The mobile source planning group within the Bureau of Air Quality Planning is responsible for controlling emissions of criteria air pollutants from mobile sources. Mobile sources consist of on-road vehicles including cars, trucks, buses and motorcycles and non-road equipment such as lawn mowers, boats, forklifts, locomotives, trimmers and construction equipment. The criteria air pollutants are: carbon monoxide, lead, nitrogen dioxide, ozone (formed from volatile organic compounds and nitrogen dioxide), particulates and sulfur dioxide.

Three other groups within the DEP have been established to address the related areas of motor vehicle inspection and maintenance, diesel emissions from mobile sources (diesel risk reduction team), and the New Jersey Clean Car Act of 2004.

Highlights of the activities of the mobile source planning group are provided below.

  • State Implementation Plan Preparation – The State Implementation Plan (SIP) is a written plan required by the Federal Clean Air Act that states must prepare when the levels of criteria air pollutants exceed Federal health-based standards within the state boundaries. A primary purpose of the SIP is to demonstrate how emissions will be reduced to achieve attainment and subsequent maintenance of the air quality standards. The mobile source planning group is responsible for the preparation of detailed emission inventories for the various mobile sources, as well as the identification and evaluation of potential control measures to reduce emissions from mobile sources. Emission inventories are developed for New Jersey using detailed computer models issued and maintained by the US Environmental Protection Agency for on-road and non-road sources.

  • Transportation and General Conformity – The Federal Clean Air Act requires that states conduct Transportation and General Conformity determinations in areas that exceed, or used to exceed, the Federal health-based standards. In New Jersey this applies to various areas due to past or present exceedances of the ozone, fine particle and carbon monoxide standards. “Conformity” refers to conforming to, or being consistent with, the SIP. Transportation conformity is demonstrated by comparing future projections of emissions from on-road vehicles with emission budgets that were established in the SIP. Mobile source planning staff are responsible for establishing new and updated emission budgets and participating in an inter-agency group that implements the Transportation Conformity requirements. While Transportation Conformity applies to emissions from on-road vehicles, General Conformity applies to Federally funded or Federally permitted construction projects. General Conformity evaluations consist of a comparison of estimated project emissions to threshold levels. If project emissions exceed threshold levels the project owner or sponsor must perform emission mitigation measures that reduce emissions by the amount of estimated project emissions.

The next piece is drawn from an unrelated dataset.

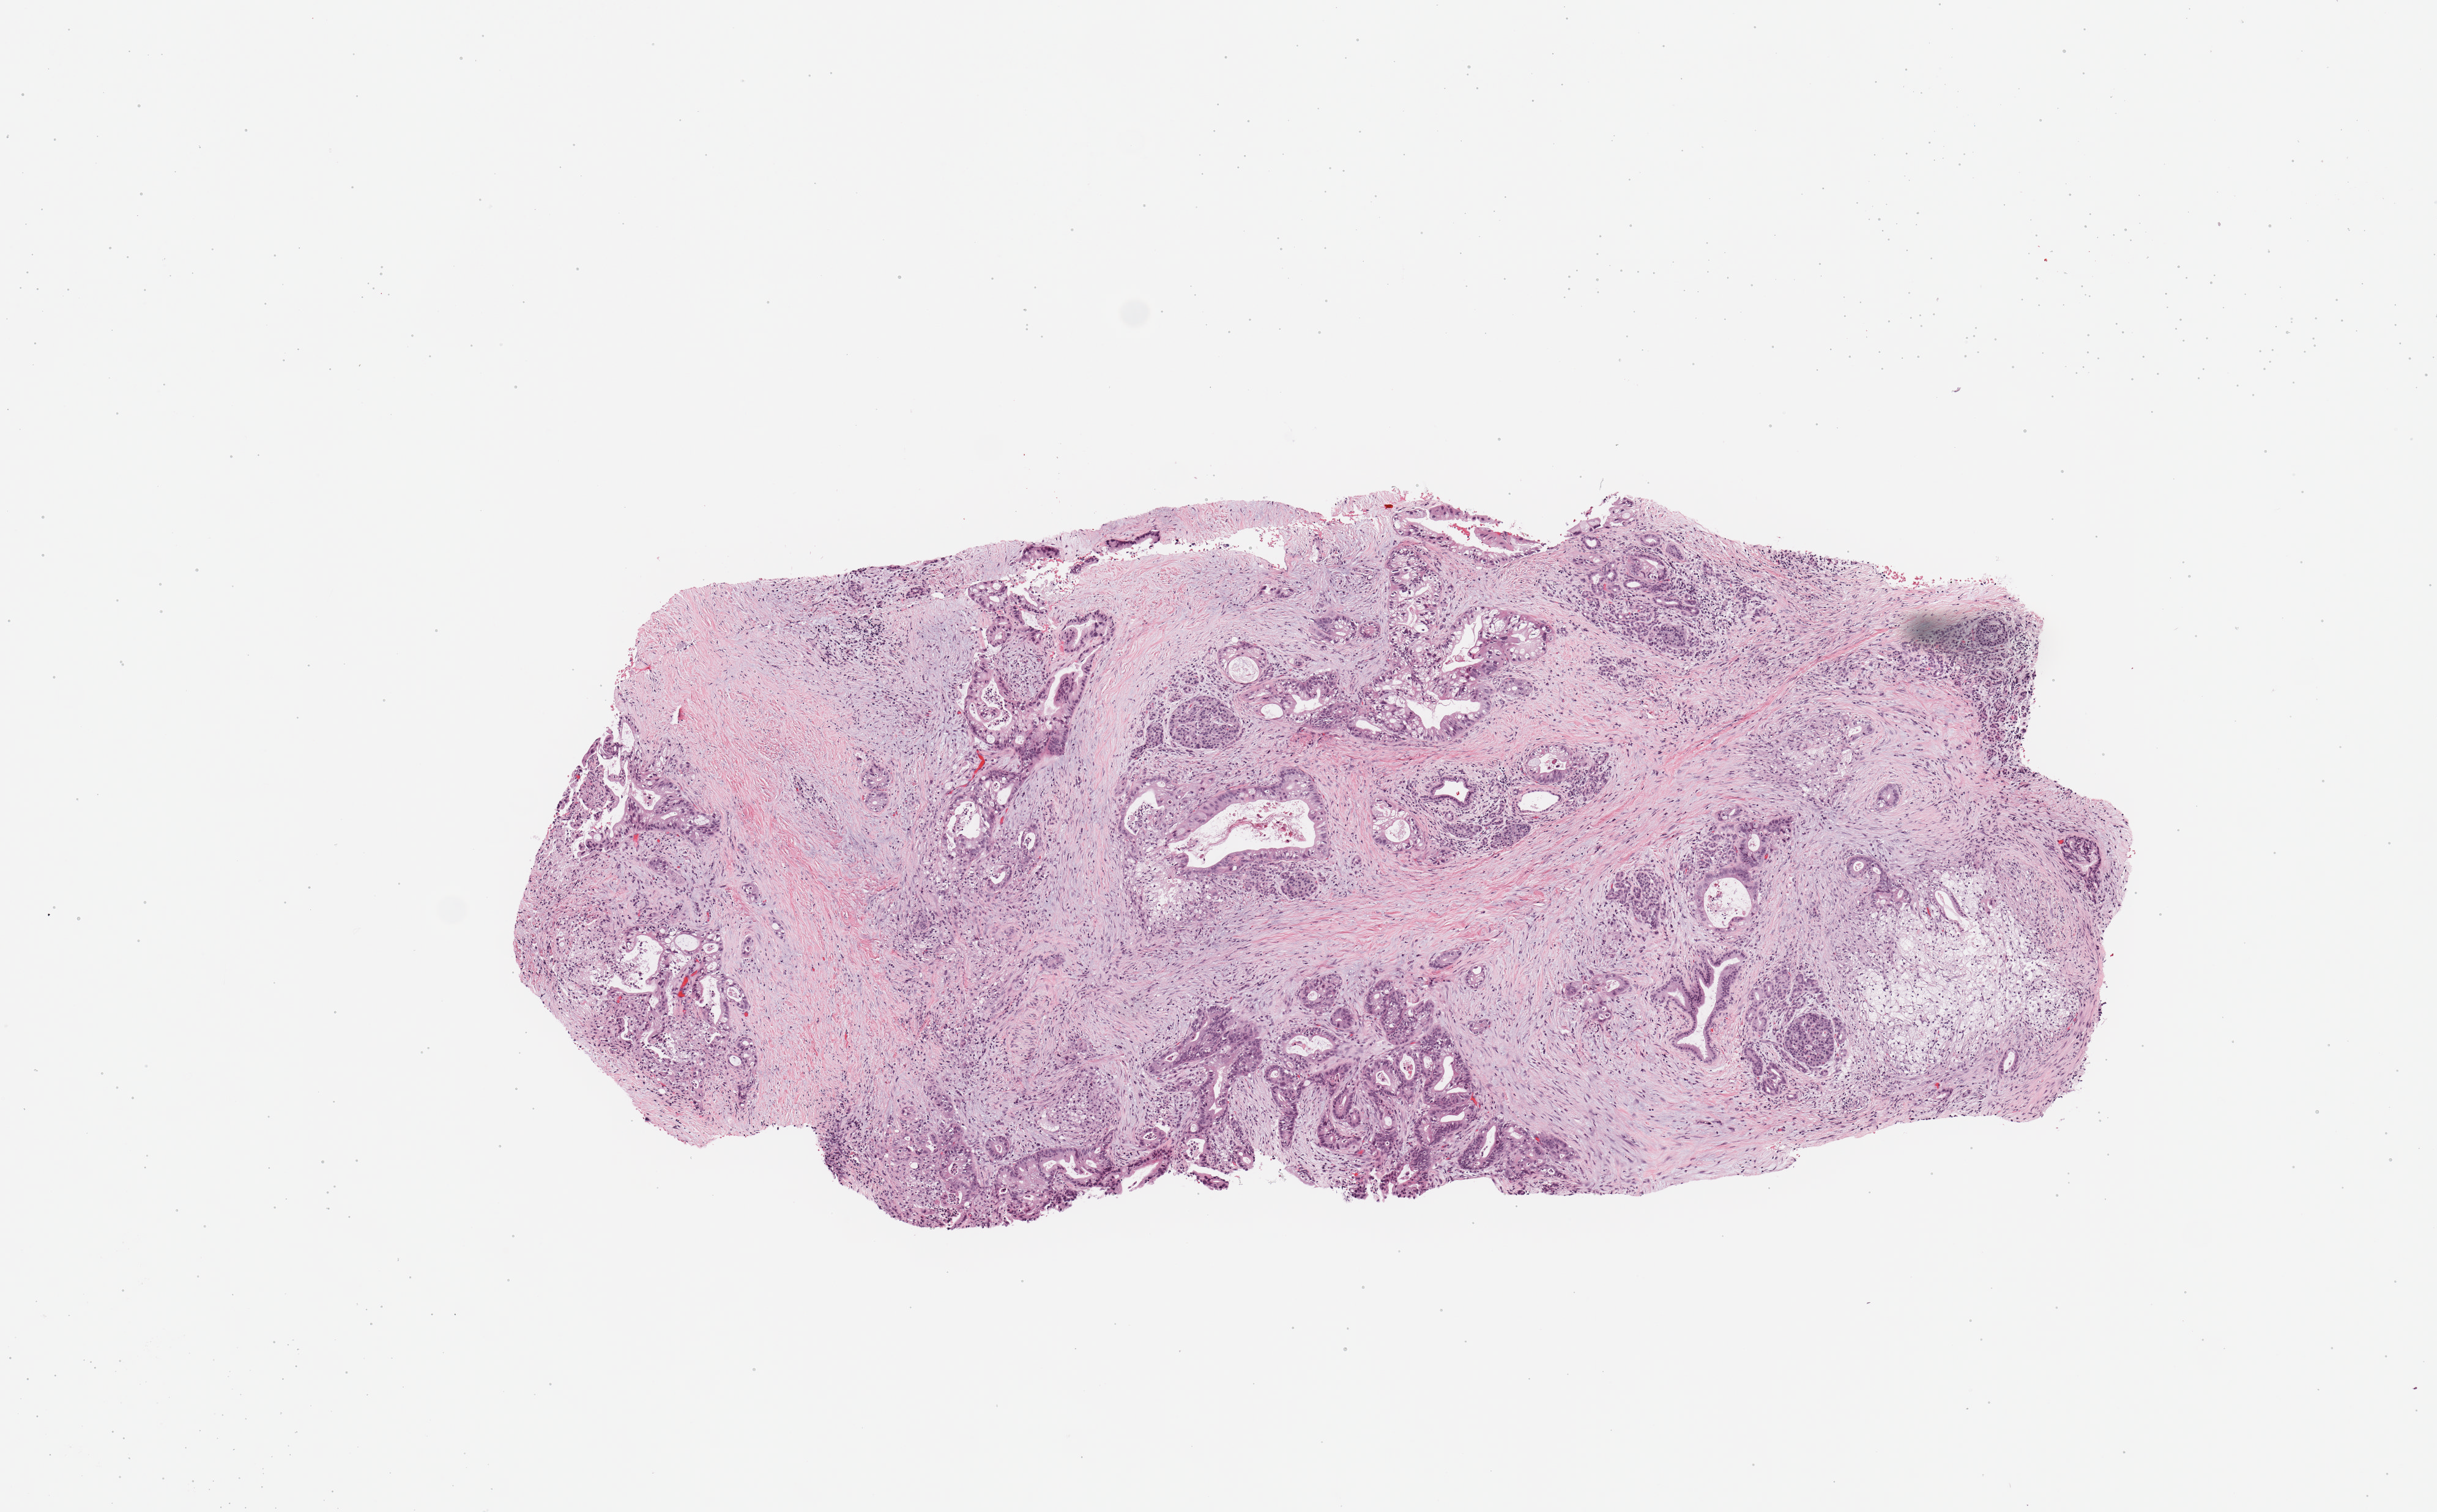
Whole-slide histology image, H&E-stained — whole scanned area (about 7.9 x 4.9 mm) shown as a low-resolution overview. Tumour tissue sample, sampled site: pancreas. Patient: female, age 78 years. Histologic grade: G2 (moderately differentiated). Slide review estimates, as recorded: tumour nuclei 40%, necrosis 10%.
• primary tumour site (as recorded): body
• AJCC pathologic stage: IIB
• diagnosis: Infiltrating duct carcinoma, NOS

  • Rule Preparation Support – Mobile source planning staff provide technical support for the preparation of rules that control mobile source emissions. This support often includes the calculation of emission benefits for one or more control scenarios.

  • Transportation Fuels – This task includes the performance of research and providing recommendations regarding both petroleum-based and alternative transportation fuels. Examples of recent transportation fuel issues include the sulfur content of gasoline and diesel, the requirements for the use of Federal Reformulated Gasoline, and the use of ethanol as a fuel.